## To do
Nothing but an exact reproduction of the records, pictures excluded, should be returned.
Records supplied below:
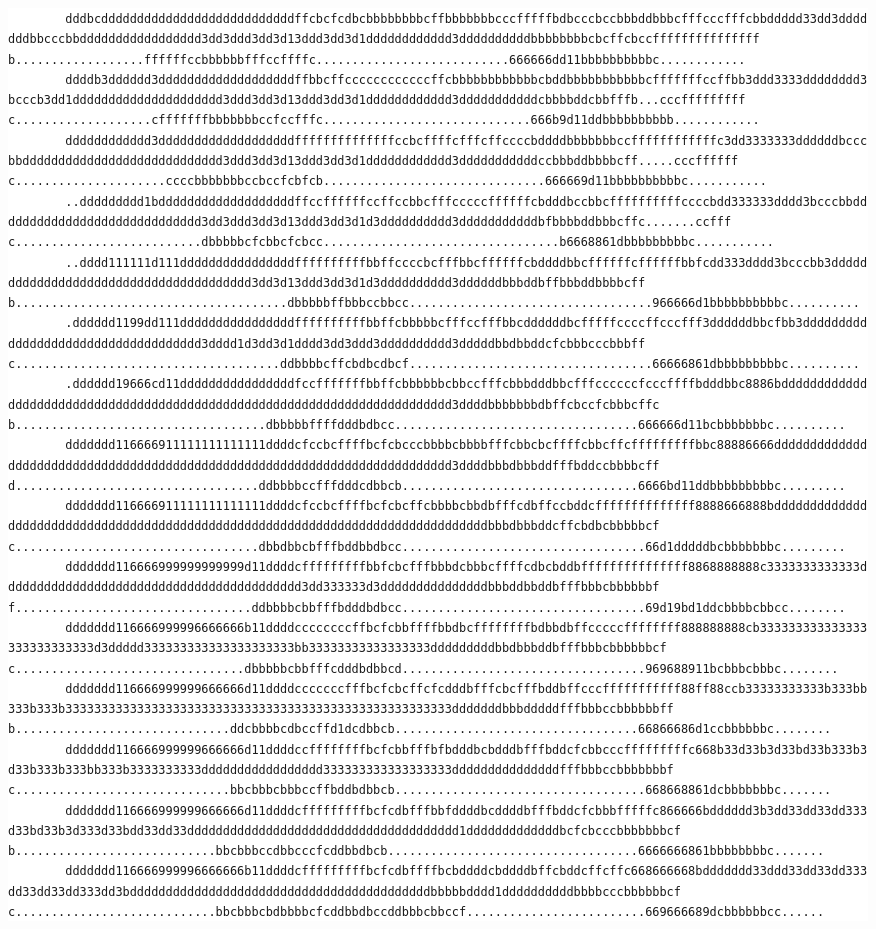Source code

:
 ```template
        dddbcdddddddddddddddddddddddddddffcbcfcdbcbbbbbbbbcffbbbbbbbcccfffffbdbcccbccbbbddbbbcfffcccfffcbbddddd33dd3dddddddbbcccbbddddddddddddddddd3dd3ddd3dd3d13ddd3dd3d1dddddddddddd3ddddddddddbbbbbbbbcbcffcbccfffffffffffffffb..................ffffffccbbbbbbfffccffffc...........................666666dd11bbbbbbbbbbc............
        ddddb3dddddd3dddddddddddddddddddffbbcffccccccccccccffcbbbbbbbbbbbbcbddbbbbbbbbbbbcfffffffccffbb3ddd3333dddddddd3bcccb3dd1ddddddddddddddddddddd3ddd3dd3d13ddd3dd3d1dddddddddddd3dddddddddddcbbbbddcbbfffb...cccfffffffffc...................cfffffffbbbbbbbccfccfffc.............................666b9d11ddbbbbbbbbbb............
        dddddddddddd3dddddddddddddddddddffffffffffffffccbcffffcfffcffccccbddddbbbbbbbccffffffffffffc3dd3333333ddddddbcccbbdddddddddddddddddddddddddddd3ddd3dd3d13ddd3dd3d1dddddddddddd3dddddddddddccbbbddbbbbcff.....cccffffffc.....................ccccbbbbbbbccbccfcbfcb...............................666669d11bbbbbbbbbbc...........
        ..ddddddddd1bdddddddddddddddddddffccffffffccffccbbcfffcccccffffffcbdddbccbbcffffffffffccccbdd333333dddd3bcccbbddddddddddddddddddddddddddddd3dd3ddd3dd3d13ddd3dd3d1d3dddddddddd3dddddddddddbfbbbbddbbbcffc.......ccfffc..........................dbbbbbcfcbbcfcbcc.................................b6668861dbbbbbbbbbc...........
        ..dddd111111d111ddddddddddddddddffffffffffbbffccccbcfffbbcffffffcbddddbbcffffffcffffffbbfcdd333dddd3bcccbb3ddddddddddddddddddddddddddddddddddddddd3dd3d13ddd3dd3d1d3dddddddddd3ddddddbbbddbffbbbddbbbbcffb......................................dbbbbbffbbbccbbcc..................................966666d1bbbbbbbbbbc..........
        .dddddd1199dd111ddddddddddddddddffffffffffbbffcbbbbbcfffccfffbbcddddddbcfffffccccffcccfff3ddddddbbcfbb3dddddddddddddddddddddddddddddddddddd3dddd1d3dd3d1dddd3dd3ddd3dddddddddd3dddddbbdbbddcfcbbbcccbbbffc.....................................ddbbbbcffcbdbcdbcf..................................66666861dbbbbbbbbbc..........
        .dddddd19666cd11ddddddddddddddddfccfffffffbbffcbbbbbbcbbccfffcbbbdddbbcfffccccccfcccffffbdddbbc8886bdddddddddddddddddddddddddddddddddddddddddddddddddddddddddddddddddddddddddd3ddddbbbbbbbdbffcbccfcbbbcffcb...................................dbbbbbffffdddbdbcc..................................666666d11bcbbbbbbbc..........
        ddddddd116666911111111111111ddddcfccbcffffbcfcbcccbbbbcbbbbfffcbbcbcffffcbbcffcfffffffffbbc88886666ddddddddddddddddddddddddddddddddddddddddddddddddddddddddddddddddddddddddddd3ddddbbbdbbbddfffbddccbbbbcffd..................................ddbbbbccfffdddcdbbcb.................................6666bd11ddbbbbbbbbbc.........
        ddddddd116666911111111111111ddddcfccbcffffbcfcbcffcbbbbcbbdbfffcdbffccbddcffffffffffffff8888666888bddddddddddddddddddddddddddddddddddddddddddddddddddddddddddddddddddddddddddddddddbbbdbbbddcffcbdbcbbbbbcfc..................................dbbdbbcbfffbddbbdbcc..................................66d1dddddbcbbbbbbbc.........
        ddddddd116666999999999999d11ddddcfffffffffbbfcbcfffbbbdcbbbcffffcdbcbddbfffffffffffffff8868888888c3333333333333dddddddddddddddddddddddddddddddddddddddddd3dd333333d3dddddddddddddddbbbddbbddbfffbbbcbbbbbbff.................................ddbbbbcbbfffbdddbdbcc..................................69d19bd1ddcbbbbcbbcc........
        ddddddd116666999996666666b11ddddccccccccffbcfcbbffffbbdbcffffffffbdbbdbffcccccffffffff888888888cb333333333333333333333333333d3ddddd333333333333333333333bb33333333333333333dddddddddbbdbbbddbfffbbbcbbbbbbcfc................................dbbbbbcbbfffcdddbdbbcd..................................969688911bcbbbcbbbc........
        ddddddd116666999999666666d11ddddcccccccfffbcfcbcffcfcdddbfffcbcfffbddbffcccfffffffffff88ff88ccb33333333333b333bb333b333b333333333333333333333333333333333333333333333333333333dddddddbbbdddddfffbbbccbbbbbbffb..............................ddcbbbbcdbccffd1dcdbbcb..................................66866686d1ccbbbbbbc........
        ddddddd116666999999666666d11ddddccffffffffbcfcbbfffbfbdddbcbdddbfffbddcfcbbcccfffffffffc668b33d33b3d33bd33b333b3d33b333b333bb333b3333333333ddddddddddddddddd333333333333333333dddddddddddddddfffbbbccbbbbbbbfc..............................bbcbbbcbbbccffbddbdbbcb...................................668668861dcbbbbbbbc.......
        ddddddd116666999999666666d11ddddcfffffffffbcfcdbfffbbfddddbcddddbfffbddcfcbbbfffffc866666bdddddd3b3dd33dd33dd333d33bd33b3d333d33bdd33dd33dddddddddddddddddddddddddddddddddddddd1dddddddddddddbcfcbcccbbbbbbbcfb............................bbcbbbccdbbcccfcddbbdbcb...................................6666666861bbbbbbbbc.......
        ddddddd116666999996666666b11ddddcfffffffffbcfcdbffffbcbddddcbddddbffcbddcffcffc668666668bddddddd33ddd33dd33dd333dd33dd33dd333dd3bddddddddddddddddddddddddddddddddddddddddddbbbbbdddd1ddddddddddbbbbcccbbbbbbcfc............................bbcbbbcbdbbbbcfcddbbdbccddbbbcbbccf.........................669666689dcbbbbbbcc......
```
End of Records supplied.
## Response for this exercise
Source code

:
 ```template
        dddbcdddddddddddddddddddddddddddffcbcfcdbcbbbbbbbbcffbbbbbbbcccfffffbdbcccbccbbbddbbbcfffcccfffcbbddddd33dd3dddddddbbcccbbddddddddddddddddd3dd3ddd3dd3d13ddd3dd3d1dddddddddddd3ddddddddddbbbbbbbbcbcffcbccfffffffffffffffb..................ffffffccbbbbbbfffccffffc...........................666666dd11bbbbbbbbbbc............
        ddddb3dddddd3dddddddddddddddddddffbbcffccccccccccccffcbbbbbbbbbbbbcbddbbbbbbbbbbbcfffffffccffbb3ddd3333dddddddd3bcccb3dd1ddddddddddddddddddddd3ddd3dd3d13ddd3dd3d1dddddddddddd3dddddddddddcbbbbddcbbfffb...cccfffffffffc...................cfffffffbbbbbbbccfccfffc.............................666b9d11ddbbbbbbbbbb............
        dddddddddddd3dddddddddddddddddddffffffffffffffccbcffffcfffcffccccbddddbbbbbbbccffffffffffffc3dd3333333ddddddbcccbbdddddddddddddddddddddddddddd3ddd3dd3d13ddd3dd3d1dddddddddddd3dddddddddddccbbbddbbbbcff.....cccffffffc.....................ccccbbbbbbbccbccfcbfcb...............................666669d11bbbbbbbbbbc...........
        ..ddddddddd1bdddddddddddddddddddffccffffffccffccbbcfffcccccffffffcbdddbccbbcffffffffffccccbdd333333dddd3bcccbbddddddddddddddddddddddddddddd3dd3ddd3dd3d13ddd3dd3d1d3dddddddddd3dddddddddddbfbbbbddbbbcffc.......ccfffc..........................dbbbbbcfcbbcfcbcc.................................b6668861dbbbbbbbbbc...........
        ..dddd111111d111ddddddddddddddddffffffffffbbffccccbcfffbbcffffffcbddddbbcffffffcffffffbbfcdd333dddd3bcccbb3ddddddddddddddddddddddddddddddddddddddd3dd3d13ddd3dd3d1d3dddddddddd3ddddddbbbddbffbbbddbbbbcffb......................................dbbbbbffbbbccbbcc..................................966666d1bbbbbbbbbbc..........
        .dddddd1199dd111ddddddddddddddddffffffffffbbffcbbbbbcfffccfffbbcddddddbcfffffccccffcccfff3ddddddbbcfbb3dddddddddddddddddddddddddddddddddddd3dddd1d3dd3d1dddd3dd3ddd3dddddddddd3dddddbbdbbddcfcbbbcccbbbffc.....................................ddbbbbcffcbdbcdbcf..................................66666861dbbbbbbbbbc..........
        .dddddd19666cd11ddddddddddddddddfccfffffffbbffcbbbbbbcbbccfffcbbbdddbbcfffccccccfcccffffbdddbbc8886bdddddddddddddddddddddddddddddddddddddddddddddddddddddddddddddddddddddddddd3ddddbbbbbbbdbffcbccfcbbbcffcb...................................dbbbbbffffdddbdbcc..................................666666d11bcbbbbbbbc..........
        ddddddd116666911111111111111ddddcfccbcffffbcfcbcccbbbbcbbbbfffcbbcbcffffcbbcffcfffffffffbbc88886666ddddddddddddddddddddddddddddddddddddddddddddddddddddddddddddddddddddddddddd3ddddbbbdbbbddfffbddccbbbbcffd..................................ddbbbbccfffdddcdbbcb.................................6666bd11ddbbbbbbbbbc.........
        ddddddd116666911111111111111ddddcfccbcffffbcfcbcffcbbbbcbbdbfffcdbffccbddcffffffffffffff8888666888bddddddddddddddddddddddddddddddddddddddddddddddddddddddddddddddddddddddddddddddddbbbdbbbddcffcbdbcbbbbbcfc..................................dbbdbbcbfffbddbbdbcc..................................66d1dddddbcbbbbbbbc.........
        ddddddd116666999999999999d11ddddcfffffffffbbfcbcfffbbbdcbbbcffffcdbcbddbfffffffffffffff8868888888c3333333333333dddddddddddddddddddddddddddddddddddddddddd3dd333333d3dddddddddddddddbbbddbbddbfffbbbcbbbbbbff.................................ddbbbbcbbfffbdddbdbcc..................................69d19bd1ddcbbbbcbbcc........
        ddddddd116666999996666666b11ddddccccccccffbcfcbbffffbbdbcffffffffbdbbdbffcccccffffffff888888888cb333333333333333333333333333d3ddddd333333333333333333333bb33333333333333333dddddddddbbdbbbddbfffbbbcbbbbbbcfc................................dbbbbbcbbfffcdddbdbbcd..................................969688911bcbbbcbbbc........
        ddddddd116666999999666666d11ddddcccccccfffbcfcbcffcfcdddbfffcbcfffbddbffcccfffffffffff88ff88ccb33333333333b333bb333b333b333333333333333333333333333333333333333333333333333333dddddddbbbdddddfffbbbccbbbbbbffb..............................ddcbbbbcdbccffd1dcdbbcb..................................66866686d1ccbbbbbbc........
        ddddddd116666999999666666d11ddddccffffffffbcfcbbfffbfbdddbcbdddbfffbddcfcbbcccfffffffffc668b33d33b3d33bd33b333b3d33b333b333bb333b3333333333ddddddddddddddddd333333333333333333dddddddddddddddfffbbbccbbbbbbbfc..............................bbcbbbcbbbccffbddbdbbcb...................................668668861dcbbbbbbbc.......
        ddddddd116666999999666666d11ddddcfffffffffbcfcdbfffbbfddddbcddddbfffbddcfcbbbfffffc866666bdddddd3b3dd33dd33dd333d33bd33b3d333d33bdd33dd33dddddddddddddddddddddddddddddddddddddd1dddddddddddddbcfcbcccbbbbbbbcfb............................bbcbbbccdbbcccfcddbbdbcb...................................6666666861bbbbbbbbc.......
        ddddddd116666999996666666b11ddddcfffffffffbcfcdbffffbcbddddcbddddbffcbddcffcffc668666668bddddddd33ddd33dd33dd333dd33dd33dd333dd3bddddddddddddddddddddddddddddddddddddddddddbbbbbdddd1ddddddddddbbbbcccbbbbbbcfc............................bbcbbbcbdbbbbcfcddbbdbccddbbbcbbccf.........................669666689dcbbbbbbcc......
```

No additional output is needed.